Tamara described SunRice as a business where the consumer is “the boss” and hailed the “great” insights and analytics team. When it comes to building a data-first culture, she said: “It’s all about democratizing data through the organization. It’s important that everyone has data at their fingertips.”
Both Tamara and Susan also mentioned the importance of training. Susan talked about building “a culture of curiosity around effectiveness” that leads marketers to ask “what works, why, and how do we do more of it to eke out more incremental growth?”
Naomi built on this by outlining the “big journey” SCA has been on around data for the past four years. “We’ve been trying to understand all of the different parts of the business, what their data literacy is… and then really leaning in and meeting people where they are,” she said.
Speaking a common language to demonstrate how data is going to help people make decisions and how it’s going to help them reach their goals is also important, Naomi noted.
2. How to use data to generate actionable insights
There was agreement that there is little point in collecting high quality data and generating incisive insights if the latter are not actioned.

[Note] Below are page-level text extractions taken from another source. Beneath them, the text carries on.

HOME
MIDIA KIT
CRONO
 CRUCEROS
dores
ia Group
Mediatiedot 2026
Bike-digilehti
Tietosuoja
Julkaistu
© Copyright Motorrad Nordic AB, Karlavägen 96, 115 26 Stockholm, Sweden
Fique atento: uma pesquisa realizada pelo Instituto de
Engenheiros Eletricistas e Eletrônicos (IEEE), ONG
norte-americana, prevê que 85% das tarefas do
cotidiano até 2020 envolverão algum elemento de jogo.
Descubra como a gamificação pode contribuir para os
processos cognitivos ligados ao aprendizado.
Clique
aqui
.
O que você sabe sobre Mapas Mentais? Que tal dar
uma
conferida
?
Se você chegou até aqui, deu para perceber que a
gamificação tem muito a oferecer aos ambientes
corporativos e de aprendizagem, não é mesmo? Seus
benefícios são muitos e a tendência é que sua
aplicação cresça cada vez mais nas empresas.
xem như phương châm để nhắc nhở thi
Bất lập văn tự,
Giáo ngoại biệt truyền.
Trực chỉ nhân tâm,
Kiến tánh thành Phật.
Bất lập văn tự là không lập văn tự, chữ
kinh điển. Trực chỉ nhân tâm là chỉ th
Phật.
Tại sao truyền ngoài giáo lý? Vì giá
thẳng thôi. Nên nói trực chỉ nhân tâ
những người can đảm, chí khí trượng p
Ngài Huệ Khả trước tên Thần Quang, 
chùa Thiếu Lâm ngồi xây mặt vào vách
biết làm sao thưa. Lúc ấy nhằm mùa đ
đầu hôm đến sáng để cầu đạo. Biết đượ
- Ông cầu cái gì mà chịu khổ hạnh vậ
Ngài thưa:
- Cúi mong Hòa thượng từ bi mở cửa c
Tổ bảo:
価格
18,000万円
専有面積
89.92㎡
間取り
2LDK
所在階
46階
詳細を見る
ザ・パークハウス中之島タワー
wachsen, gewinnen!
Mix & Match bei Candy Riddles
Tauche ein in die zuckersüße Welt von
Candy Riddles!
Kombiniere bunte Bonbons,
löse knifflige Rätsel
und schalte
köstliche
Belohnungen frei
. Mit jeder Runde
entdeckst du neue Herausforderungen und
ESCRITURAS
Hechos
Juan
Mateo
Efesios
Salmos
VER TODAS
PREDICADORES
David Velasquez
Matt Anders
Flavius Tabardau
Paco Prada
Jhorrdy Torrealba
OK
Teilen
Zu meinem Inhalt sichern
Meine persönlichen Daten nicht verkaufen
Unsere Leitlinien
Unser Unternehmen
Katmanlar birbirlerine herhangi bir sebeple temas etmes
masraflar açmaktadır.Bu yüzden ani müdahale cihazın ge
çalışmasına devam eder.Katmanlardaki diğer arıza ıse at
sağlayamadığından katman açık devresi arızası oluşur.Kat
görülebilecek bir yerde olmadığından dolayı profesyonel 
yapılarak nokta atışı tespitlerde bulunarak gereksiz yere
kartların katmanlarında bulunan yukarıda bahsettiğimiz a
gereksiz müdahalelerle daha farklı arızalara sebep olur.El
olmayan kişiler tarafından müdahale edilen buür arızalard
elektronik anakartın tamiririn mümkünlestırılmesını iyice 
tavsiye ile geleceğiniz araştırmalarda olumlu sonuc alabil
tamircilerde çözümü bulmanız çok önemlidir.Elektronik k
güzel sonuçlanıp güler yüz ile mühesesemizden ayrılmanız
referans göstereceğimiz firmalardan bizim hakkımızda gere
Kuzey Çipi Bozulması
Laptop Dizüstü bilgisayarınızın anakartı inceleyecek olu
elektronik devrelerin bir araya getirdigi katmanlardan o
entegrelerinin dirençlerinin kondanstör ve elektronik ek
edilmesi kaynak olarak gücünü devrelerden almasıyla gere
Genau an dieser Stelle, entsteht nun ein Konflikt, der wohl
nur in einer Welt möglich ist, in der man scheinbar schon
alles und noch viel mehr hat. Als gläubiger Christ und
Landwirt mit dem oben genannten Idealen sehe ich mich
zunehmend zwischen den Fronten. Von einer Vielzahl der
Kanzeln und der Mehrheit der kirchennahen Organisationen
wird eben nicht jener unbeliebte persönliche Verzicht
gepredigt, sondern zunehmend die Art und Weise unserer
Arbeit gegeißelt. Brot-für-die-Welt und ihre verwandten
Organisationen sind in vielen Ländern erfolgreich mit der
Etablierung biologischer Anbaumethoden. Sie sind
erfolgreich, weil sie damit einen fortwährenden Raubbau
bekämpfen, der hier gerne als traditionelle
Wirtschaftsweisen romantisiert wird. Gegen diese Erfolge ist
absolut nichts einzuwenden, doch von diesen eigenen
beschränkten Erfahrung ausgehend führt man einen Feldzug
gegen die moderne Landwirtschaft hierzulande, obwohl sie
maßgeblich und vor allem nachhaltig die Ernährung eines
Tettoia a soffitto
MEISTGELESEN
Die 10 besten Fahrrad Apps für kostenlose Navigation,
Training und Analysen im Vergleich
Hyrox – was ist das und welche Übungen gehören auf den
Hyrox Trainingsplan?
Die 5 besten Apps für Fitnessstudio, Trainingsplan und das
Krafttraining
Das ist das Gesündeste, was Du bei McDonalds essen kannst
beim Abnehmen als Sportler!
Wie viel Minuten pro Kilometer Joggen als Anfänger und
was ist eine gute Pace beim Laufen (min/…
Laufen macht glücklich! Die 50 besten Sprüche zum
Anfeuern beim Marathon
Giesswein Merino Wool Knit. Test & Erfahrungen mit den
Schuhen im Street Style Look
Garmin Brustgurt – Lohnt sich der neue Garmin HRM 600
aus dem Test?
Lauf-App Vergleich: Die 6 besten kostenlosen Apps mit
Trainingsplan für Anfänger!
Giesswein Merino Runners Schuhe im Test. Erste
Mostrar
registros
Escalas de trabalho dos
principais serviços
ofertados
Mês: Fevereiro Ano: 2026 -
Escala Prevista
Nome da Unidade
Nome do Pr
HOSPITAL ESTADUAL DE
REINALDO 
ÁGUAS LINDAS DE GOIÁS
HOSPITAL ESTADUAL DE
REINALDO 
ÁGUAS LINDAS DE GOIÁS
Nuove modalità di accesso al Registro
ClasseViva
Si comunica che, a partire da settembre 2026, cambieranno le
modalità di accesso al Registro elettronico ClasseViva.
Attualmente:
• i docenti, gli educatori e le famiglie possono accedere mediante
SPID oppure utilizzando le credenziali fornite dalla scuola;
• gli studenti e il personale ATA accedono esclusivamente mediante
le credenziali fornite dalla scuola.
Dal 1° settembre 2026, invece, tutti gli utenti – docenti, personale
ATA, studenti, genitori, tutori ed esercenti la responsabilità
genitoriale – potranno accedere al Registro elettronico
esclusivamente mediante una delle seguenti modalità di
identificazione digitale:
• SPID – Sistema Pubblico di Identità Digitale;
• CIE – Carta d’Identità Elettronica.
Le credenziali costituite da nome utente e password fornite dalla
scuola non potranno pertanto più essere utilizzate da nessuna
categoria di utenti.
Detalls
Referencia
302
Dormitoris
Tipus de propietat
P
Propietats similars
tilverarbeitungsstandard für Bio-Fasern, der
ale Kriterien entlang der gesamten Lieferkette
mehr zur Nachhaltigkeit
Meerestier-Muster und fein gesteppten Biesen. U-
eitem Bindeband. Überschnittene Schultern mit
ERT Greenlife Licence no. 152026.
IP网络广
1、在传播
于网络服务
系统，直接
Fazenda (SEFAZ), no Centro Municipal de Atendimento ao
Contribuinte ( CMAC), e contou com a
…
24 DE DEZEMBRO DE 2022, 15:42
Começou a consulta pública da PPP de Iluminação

Susan began by talking about how, due to a lack of first-party data, TA was focused on making better use of the data they did have and supplementing it with third-party data.
Noting that she had to make “very strategic choices about how we spend every single dollar to drive most impact”, she outlined how data was used to inform which markets to target.
Consumer spend data, competitive spend data, and airline capacity data were analyzed to find out which markets were underserved. “This highlighted an opportunity in Korea that led us to raise it on our list of priority markets and start funding it with more brand activity,” Susan said. “It’s really about how you make best use of a range of data sources to understand what’s happening.”
For Tamara, marketing mix modelling (MMM) was a key tool that helped SunRice to generate actionable insights. “MMM showed that TV had a lower ROI than social, but TV was driving the most volume,” she explained.
However, she noted that “you can’t just simply interpret that data as ‘move money from TV to social’”. Instead, it served as an important piece of evidence in wider conversations about channel choice that had to be “carefully managed”.
At SCA, Naomi said data-informed insights were helping to develop better campaigns for clients. Tools they were using could infer when a listener was commuting, at work, or on a run, for example.
Using this data, SCA was able to create and serve relevant and contextual messages with much more granularity. “Talking to the right people at the right time helps the media dollar work harder,” Naomi said.
3. How data-driven decision-making helps to serve customers in uncertain times
In the current environment, many marketers are under huge pressure to demonstrate the impact and value of their investments.
Naomi said SCA was leaning on data partnerships to help them understand how consumer behavior is changing in response to certain events, such as the Australian federal election in May.
By looking at what people are spending their money on, for example, and how that is changing for listeners of different radio networks, Naomi said they could create content “that’s going to be relevant for those audiences in that short period leading up to the election.”
In contrast, Susan focused on the longer term. “Don’t confuse fast change with deep change,” she said. “Data can help you understand the meaningful changes that are going to stick over time and what are the things that are just trends.”
She cited scenario planning as a data-led technique she used to inform decision-making around how the cost-of-living crisis will impact people’s desire to travel in the future.
“It’s about blending timeless human truths with new signals so that you can stay creatively interesting and get cut through, but also commercially relevant,” Susan concluded.
Susan Coghill, Naomi Gorringe, and Tamara Howe were speaking at From data to decisions: Driving profitable growth with marketing effectiveness, a Marketing Masterclass event by the AANA in partnership with Gain Theory.